David Niemeyer, a forensic scientist with the Ohio Bureau of Criminal Investigation, testified about the DNA evidence, explaining that no DNA profile is the same except for in the case of identical twins. Qualified by Judge Megan Bickerton as a DNA expert, he said one swab was taken of all seven shell casings found in the alley between the two houses across the street from where the victim was shot. A single source of DNA was found for an unknown male. That DNA was put through a date base and came up as Elvin Tisdale. Once he had a DNA sample from Elvin Tisdale, it was matched to the DNA on the shell casings. Yacovone asked him if he would have expected to receive DNA standards from anyone else and he said no since the lone DNA was confirmed as Elvin Tisdale’s. Defense attorney Paul Conn questioned him about the process used to determine the DNA and about similarities for relatives, with Yacovone confirming no two people have the same DNA
First to testify Thursday was Dr. Joseph Felo, chief deputy medical examiner and a forensic pathologist for the Cuyahoga County Medical Examiner’s Office in Cleveland. He performed the autopsy on the victim, Bryson Douglas, and said the cause of death was a gunshot wound to the neck and laceration of the cervical spinal cord. Manner of death was homicide. Felo said the bullet entered the left side of his neck, went straight across, severed his spinal cord, which rendered him paralyzed, and exited the right side. There was also a second wound, an abrasion located on the upper chest, shoulder area. Felo said that suggested his neck would have been closer in proximity to the abrasion.

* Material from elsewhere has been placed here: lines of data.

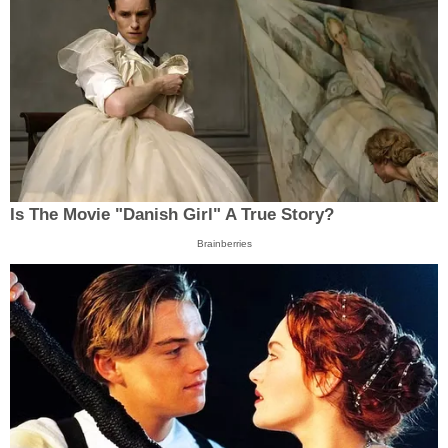
Is The Movie "Danish Girl" A True Story?
Brainberries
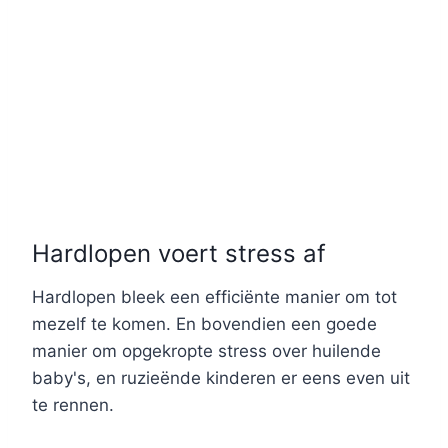
Hardlopen voert stress af
Hardlopen bleek een efficiënte manier om tot
mezelf te komen. En bovendien een goede
manier om opgekropte stress over huilende
baby's, en ruzieënde kinderen er eens even uit
te rennen.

“If this victim would have been turning, would that be consistent?” county Assistant Prosecutor Christopher Weeda asked as he demonstrated the victim turning his head. “That’s correct,” Felo said. Hall Dailey asked several questions about the path of the bullet.
The trial is expected to continue this morning, with the judge indicating to jurors that they may get the case sometime today for deliberations.